* EXERCISE INSTRUCTIONS
Repeat the data exactly as given below, dropping every picture.

* EXERCISE MATERIALS
= Beginning of Section =

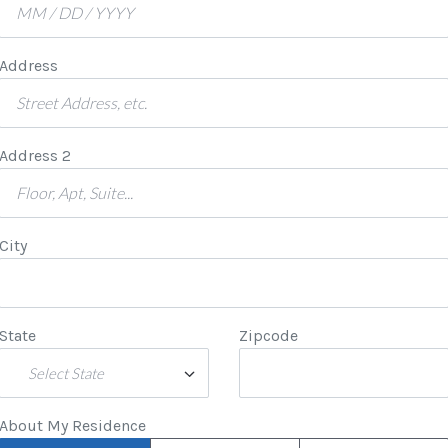
Address
Address 2
City
State
Zipcode
Select State
About My Residence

= End of Section =

* YOUR SOLUTION
Address
Address 2
City
State
Zipcode
Select State
About My Residence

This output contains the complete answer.